[Start of Attachment]
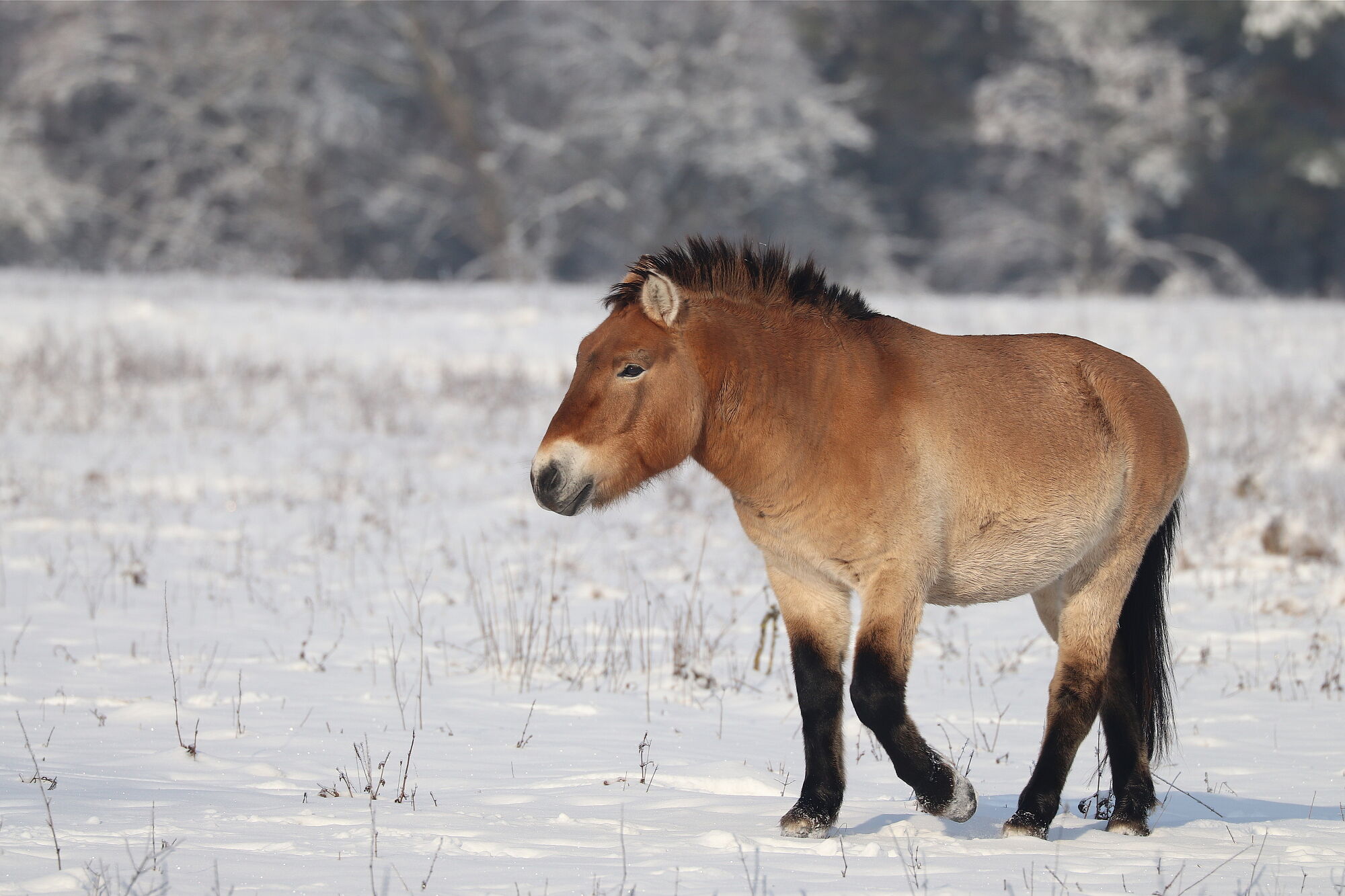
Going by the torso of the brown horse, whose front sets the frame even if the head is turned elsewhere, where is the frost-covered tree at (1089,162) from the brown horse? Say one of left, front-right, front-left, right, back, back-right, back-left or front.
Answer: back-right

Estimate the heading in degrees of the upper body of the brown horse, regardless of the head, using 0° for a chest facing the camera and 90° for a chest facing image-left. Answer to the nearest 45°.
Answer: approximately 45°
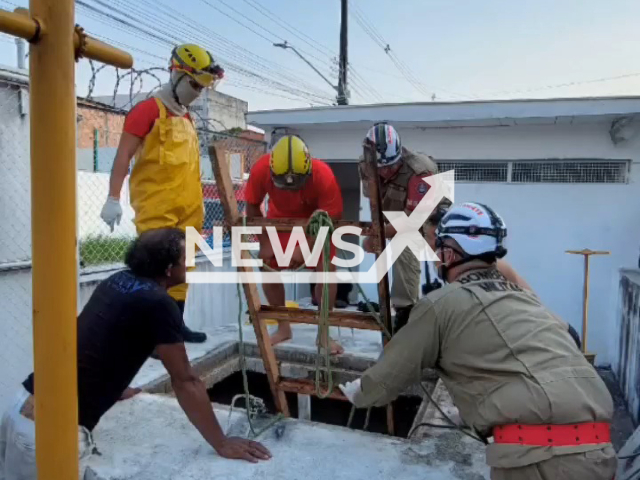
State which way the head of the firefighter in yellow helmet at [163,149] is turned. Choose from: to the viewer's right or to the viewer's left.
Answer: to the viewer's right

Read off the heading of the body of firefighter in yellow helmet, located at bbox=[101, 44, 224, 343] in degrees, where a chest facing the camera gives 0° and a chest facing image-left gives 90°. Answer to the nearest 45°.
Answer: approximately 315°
[End of Attachment]
= Aim of the exercise =
Substitute "bay horse" for every "brown horse" in all of the items above and reproduce them otherwise unchanged, leaving out the pictures.

= Solution to this exercise =
Going by the torso of the bay horse, whose front sets the frame even if the head is turned elsewhere, where is the frost-covered tree at (1089,162) from the bay horse? Say one of left, front-right, front-left, right, back, back-right, back-left or front.
Answer: back-right

Estimate the heading in degrees of the upper body of the bay horse, regardless of the head, using 0° for a chest facing the camera and 90° for a chest facing image-left. Answer to the nearest 45°.
Answer: approximately 45°
State which way the head of the firefighter in yellow helmet at [163,149] is turned. Choose from: to the viewer's right or to the viewer's left.
Answer: to the viewer's right

Read off the heading of the body of firefighter in yellow helmet, located at bbox=[101, 44, 224, 343] in degrees, where a chest facing the camera gives 0° and a chest facing image-left gives 90°. Answer to the nearest 45°.
Answer: approximately 315°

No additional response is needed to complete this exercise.